Model ini menunjukkan bahwa lokasi tanaman biofuel memiliki dampak yang signifikan terhadap emisi gas rumah kaca, selain jenis tanaman atau manajemen tanaman (jumlah pupuk dan irigasi yang digunakan).
Model skala global pertama
“Model kami adalah yang pertama kali menawarkan gambaran secara global, tinjauan dari emisi gas biogenik yang dihasilkan dari tanaman yang digunakan untuk memproduksi biofuel. Di dalam mengembangkan model ini, waktu untuk membayar kembali emisi yang dihasilkan membutuhkan waktu dari seluruh rantai produksi untuk bahan bakar fosil dan biofuel dengan emisi rumah kaca yang menyertainya,” lanjut Elshout, seperti dilansir Radboud University (12/05/2015).
Model global ini berlaku untuk biofuel generasi pertama, termasuk bioetanol dari jagung, gandum dan tebu, serta biodiesel dari kedelai dan rapeseed.

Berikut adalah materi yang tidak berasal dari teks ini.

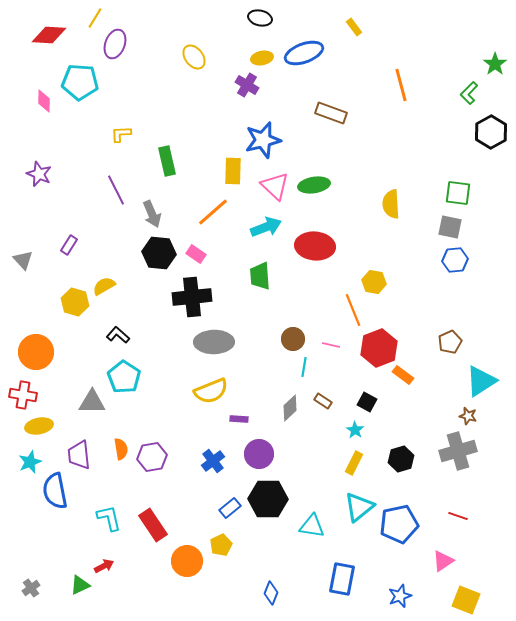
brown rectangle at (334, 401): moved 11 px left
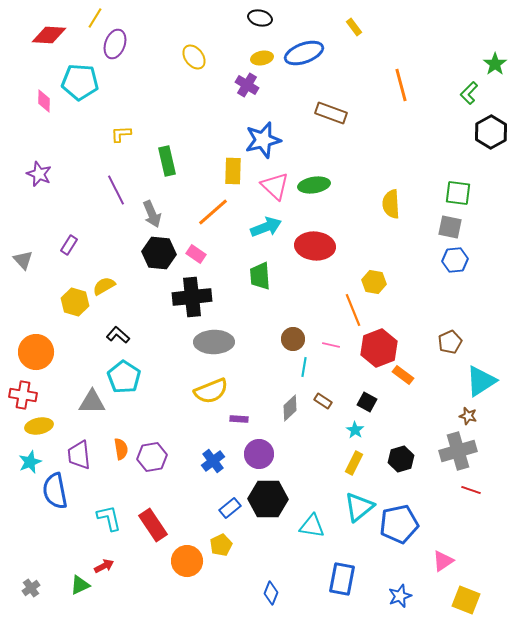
red line at (458, 516): moved 13 px right, 26 px up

Hasil penelitian ini akan memberikan pandangan baru bagi perdebatan mengenai biofuel yang saat ini terjadi di Belanda. Di dalam studi tindak lanjut pada pertanian tanaman biofuel, Elshout dan rekan-rekannya berharap untuk menyelidiki waktu pengembalian emisi yang terkait dengan dampak terhadap keanekaragaman hayati.
Referensi :
P. M. F. Elshout, R. van Zelm, J. Balkovic, M. Obersteiner, E. Schmid, R. Skalsky, M. van der Velde, M. A. J. Huijbregts. Greenhouse-gas payback times for crop-based biofuels. Nature Climate Change, 2015; DOI: 10.1038/nclimate2642.